やること
下にある高次脳機能障害の講演記事を、最後の文の後から書き継げ。

自身の体験をもとに高次脳機能障害を分かりやすく説明する山田さん(左)

 事故などによる脳外傷で記憶や認知に後遺症がある高次脳機能障害。障害の当事者で医師でもある山田規畝子(きくこ)さん(高松市)の講演会「壊れた脳 生存する知」(痴呆(ちほう)を生きる私たちの会、河口医院主催)が七月初め、岡山県早島町で開かれた。山田さんは、自身のさまざまな体験を客観的に紹介し、障害への理解を求めた。

 靴のつま先とかかとを逆にはこうとする。和式の便器に足をつっこむ。トイレの流し方が分からない―。山田さんが日常生活で困難をきたし始めたのは三十四歳の時。大学時代から繰り返した脳出血の影響だった。

 右脳、特に頭頂葉に大きなダメージを受けた山田さんは、記憶を失ったり、形の認識が難しいため物の位置関係が理解しにくいといった後遺症に悩まされた。医師として経験を重ねていた山田さんだが、自分の身に何が起きたのか見当がつかなかった。

 初めて高次脳機能障害という言葉を聞いた大学病院では「余生は趣味のことでもされて、のんびり暮らされたらどうですか」と医師に言われた。自身まだ若く、子どもは三歳だっただけにショックも大きかったという。

 その後、高次脳機能障害の研究者らとの出会いで「自分がすることは全部病気のせいだと分かり、自分を責めたり落ち込むことが少なくなった」と山田さん。一人息子の真規(まさのり)君の「病気になってもお母ちゃんは変わらない」という言葉にも支えられた。

[収集データ]
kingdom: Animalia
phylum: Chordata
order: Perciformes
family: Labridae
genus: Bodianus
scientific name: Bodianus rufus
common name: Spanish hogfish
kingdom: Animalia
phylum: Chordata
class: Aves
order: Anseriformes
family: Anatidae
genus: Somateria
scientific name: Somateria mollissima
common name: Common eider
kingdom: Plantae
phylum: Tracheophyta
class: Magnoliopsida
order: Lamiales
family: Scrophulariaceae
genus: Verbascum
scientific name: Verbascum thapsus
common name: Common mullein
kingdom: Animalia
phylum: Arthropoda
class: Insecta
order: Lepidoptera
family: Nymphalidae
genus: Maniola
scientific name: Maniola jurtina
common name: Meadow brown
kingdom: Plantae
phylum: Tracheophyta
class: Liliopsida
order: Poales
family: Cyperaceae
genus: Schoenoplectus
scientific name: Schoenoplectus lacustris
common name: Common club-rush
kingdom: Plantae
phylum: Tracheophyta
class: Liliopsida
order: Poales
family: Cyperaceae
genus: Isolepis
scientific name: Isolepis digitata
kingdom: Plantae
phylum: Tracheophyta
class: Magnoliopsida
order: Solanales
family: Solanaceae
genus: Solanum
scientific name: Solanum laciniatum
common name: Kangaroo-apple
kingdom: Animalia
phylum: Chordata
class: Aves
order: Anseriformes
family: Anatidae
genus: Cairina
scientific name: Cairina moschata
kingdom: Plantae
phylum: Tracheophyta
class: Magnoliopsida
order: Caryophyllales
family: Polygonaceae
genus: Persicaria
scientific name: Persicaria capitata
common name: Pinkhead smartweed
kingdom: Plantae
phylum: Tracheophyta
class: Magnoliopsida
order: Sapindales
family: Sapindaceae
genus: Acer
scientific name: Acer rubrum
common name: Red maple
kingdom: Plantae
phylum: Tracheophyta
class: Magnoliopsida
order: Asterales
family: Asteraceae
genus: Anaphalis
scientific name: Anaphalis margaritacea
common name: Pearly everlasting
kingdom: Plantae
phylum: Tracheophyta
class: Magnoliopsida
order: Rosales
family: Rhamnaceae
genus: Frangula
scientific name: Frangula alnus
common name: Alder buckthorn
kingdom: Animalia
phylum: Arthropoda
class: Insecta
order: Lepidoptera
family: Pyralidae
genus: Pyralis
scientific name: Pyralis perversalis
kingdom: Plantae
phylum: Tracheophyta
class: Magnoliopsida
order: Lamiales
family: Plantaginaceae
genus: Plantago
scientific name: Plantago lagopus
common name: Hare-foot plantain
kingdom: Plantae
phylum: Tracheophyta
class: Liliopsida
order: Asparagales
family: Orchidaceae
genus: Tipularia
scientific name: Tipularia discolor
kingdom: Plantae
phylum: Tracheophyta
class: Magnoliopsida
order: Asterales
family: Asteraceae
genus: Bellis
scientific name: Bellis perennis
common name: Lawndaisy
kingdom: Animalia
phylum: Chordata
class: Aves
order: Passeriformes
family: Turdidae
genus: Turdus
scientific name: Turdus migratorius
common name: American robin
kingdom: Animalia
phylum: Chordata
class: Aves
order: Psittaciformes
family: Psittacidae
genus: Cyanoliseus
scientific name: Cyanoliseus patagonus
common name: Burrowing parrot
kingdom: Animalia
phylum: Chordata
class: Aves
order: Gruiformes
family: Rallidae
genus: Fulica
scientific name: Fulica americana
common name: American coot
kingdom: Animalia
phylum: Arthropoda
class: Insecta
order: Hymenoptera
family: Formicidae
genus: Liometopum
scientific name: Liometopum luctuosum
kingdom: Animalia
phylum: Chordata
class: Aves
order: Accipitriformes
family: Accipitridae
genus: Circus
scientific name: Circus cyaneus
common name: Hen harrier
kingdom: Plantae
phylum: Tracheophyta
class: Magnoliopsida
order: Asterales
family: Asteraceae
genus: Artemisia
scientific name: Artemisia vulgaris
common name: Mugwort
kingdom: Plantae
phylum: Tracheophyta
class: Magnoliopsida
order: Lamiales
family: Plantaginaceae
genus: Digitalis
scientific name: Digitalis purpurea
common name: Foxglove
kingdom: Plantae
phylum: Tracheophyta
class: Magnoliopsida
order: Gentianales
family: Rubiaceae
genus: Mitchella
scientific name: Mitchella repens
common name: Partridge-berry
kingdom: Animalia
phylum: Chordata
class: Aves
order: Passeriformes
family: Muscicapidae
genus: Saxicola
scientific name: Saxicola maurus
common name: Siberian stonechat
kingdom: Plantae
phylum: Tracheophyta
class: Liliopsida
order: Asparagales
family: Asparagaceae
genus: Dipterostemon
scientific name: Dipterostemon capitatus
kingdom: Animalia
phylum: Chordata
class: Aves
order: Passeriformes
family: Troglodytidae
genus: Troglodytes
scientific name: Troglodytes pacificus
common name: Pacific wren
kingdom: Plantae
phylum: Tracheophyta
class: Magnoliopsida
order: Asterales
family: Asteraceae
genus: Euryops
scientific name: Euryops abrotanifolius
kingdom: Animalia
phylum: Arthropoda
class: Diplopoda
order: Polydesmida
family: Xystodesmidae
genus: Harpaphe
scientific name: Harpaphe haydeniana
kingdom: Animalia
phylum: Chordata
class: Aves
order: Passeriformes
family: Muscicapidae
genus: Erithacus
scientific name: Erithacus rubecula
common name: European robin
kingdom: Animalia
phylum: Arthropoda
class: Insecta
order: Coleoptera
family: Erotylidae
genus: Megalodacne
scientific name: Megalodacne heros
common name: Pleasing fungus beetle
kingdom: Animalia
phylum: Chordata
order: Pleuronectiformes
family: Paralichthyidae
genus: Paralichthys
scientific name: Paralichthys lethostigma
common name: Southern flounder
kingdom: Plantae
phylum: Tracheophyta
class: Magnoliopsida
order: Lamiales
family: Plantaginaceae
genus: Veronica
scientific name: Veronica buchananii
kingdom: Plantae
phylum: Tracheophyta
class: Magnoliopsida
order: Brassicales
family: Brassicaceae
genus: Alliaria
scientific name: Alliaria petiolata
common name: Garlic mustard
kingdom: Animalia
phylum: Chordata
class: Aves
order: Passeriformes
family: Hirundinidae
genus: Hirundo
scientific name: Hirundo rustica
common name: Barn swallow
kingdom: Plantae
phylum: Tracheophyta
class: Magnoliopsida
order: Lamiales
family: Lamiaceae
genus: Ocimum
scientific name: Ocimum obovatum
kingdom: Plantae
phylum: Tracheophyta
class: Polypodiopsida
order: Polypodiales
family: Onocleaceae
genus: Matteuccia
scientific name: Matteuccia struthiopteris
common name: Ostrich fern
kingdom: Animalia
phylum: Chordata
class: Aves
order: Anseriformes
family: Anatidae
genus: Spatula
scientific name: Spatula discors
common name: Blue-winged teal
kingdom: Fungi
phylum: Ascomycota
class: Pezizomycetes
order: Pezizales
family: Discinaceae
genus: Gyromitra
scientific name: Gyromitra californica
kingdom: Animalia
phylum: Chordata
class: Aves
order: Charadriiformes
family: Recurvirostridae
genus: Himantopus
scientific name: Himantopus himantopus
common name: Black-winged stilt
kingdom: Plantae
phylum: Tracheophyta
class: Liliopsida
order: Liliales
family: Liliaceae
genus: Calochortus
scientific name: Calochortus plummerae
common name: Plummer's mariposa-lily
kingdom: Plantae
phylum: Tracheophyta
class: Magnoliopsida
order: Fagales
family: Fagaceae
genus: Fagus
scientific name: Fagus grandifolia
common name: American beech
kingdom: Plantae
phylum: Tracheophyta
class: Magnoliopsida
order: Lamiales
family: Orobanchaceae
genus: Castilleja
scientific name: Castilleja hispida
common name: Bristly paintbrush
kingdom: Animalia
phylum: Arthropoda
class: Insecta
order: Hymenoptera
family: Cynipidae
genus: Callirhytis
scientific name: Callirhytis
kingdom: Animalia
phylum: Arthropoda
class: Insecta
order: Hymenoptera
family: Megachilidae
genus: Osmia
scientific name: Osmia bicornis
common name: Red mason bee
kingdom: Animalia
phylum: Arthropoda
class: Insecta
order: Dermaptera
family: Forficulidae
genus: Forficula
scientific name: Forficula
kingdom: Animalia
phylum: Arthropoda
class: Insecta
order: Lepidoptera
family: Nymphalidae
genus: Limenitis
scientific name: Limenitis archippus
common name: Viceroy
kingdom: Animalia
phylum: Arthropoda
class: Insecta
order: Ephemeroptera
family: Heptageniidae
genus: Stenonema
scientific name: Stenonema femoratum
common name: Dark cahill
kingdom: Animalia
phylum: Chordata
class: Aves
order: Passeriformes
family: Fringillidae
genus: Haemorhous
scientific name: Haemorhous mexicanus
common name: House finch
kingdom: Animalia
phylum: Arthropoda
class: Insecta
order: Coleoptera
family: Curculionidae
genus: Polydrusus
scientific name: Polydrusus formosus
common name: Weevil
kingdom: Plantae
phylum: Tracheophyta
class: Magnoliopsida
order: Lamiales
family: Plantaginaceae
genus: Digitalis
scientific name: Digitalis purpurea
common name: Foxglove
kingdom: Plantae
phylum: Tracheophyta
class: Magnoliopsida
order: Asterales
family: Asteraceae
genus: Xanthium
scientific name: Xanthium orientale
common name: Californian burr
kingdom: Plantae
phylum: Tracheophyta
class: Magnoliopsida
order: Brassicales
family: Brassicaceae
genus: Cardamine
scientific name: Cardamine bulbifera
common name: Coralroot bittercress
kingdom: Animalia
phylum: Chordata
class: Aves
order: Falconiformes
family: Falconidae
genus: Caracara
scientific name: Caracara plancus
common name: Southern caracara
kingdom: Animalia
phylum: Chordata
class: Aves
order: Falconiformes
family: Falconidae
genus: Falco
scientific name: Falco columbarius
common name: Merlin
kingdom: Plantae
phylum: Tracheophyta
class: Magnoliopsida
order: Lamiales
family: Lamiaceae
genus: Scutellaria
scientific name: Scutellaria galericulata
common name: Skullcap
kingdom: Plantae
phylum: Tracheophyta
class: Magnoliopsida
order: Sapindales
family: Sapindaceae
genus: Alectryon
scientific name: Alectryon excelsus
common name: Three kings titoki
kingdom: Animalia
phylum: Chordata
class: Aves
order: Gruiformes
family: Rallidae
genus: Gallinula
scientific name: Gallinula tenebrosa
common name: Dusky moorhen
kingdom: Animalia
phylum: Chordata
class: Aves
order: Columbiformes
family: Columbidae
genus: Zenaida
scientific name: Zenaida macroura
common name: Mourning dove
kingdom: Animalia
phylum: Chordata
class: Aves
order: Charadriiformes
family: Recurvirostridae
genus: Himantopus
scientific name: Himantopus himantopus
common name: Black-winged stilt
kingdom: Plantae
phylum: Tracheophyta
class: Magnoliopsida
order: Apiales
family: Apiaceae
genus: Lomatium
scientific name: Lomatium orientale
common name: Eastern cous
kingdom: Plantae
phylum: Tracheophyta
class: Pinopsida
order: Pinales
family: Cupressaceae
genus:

課題の解答
 脳の障害と一口に言っても「症状の現れ方は人それぞれで異なるし、同じ人でも一日一日で変化するくらい多様。健常者の物差しを当てはめないでほしい」と山田さん。

 見た目には分かりにくく、はたから見ると怠けているように見えたり、失礼な行動をとったりすることもあるが、本人にしか分からない苦しみがある。できないことを責めるのではなく、例えばパチンコやマージャンなどでも本人の好きなことを尊重するのが立ち直りには近道だという。

 講演の大半は代読で行われたが、最後に山田さんは自分の言葉で、障害を負っても人間の本質は変わらないことを強調。「脳はどんな状態になっても、生命の維持や人間性、人格といった一番大事なものを優先的に残し、生きていこうとする。脳のそういう強い意思を病気になって実感しています」と締めくくった。
※登場する人物・団体は掲載時の情報です。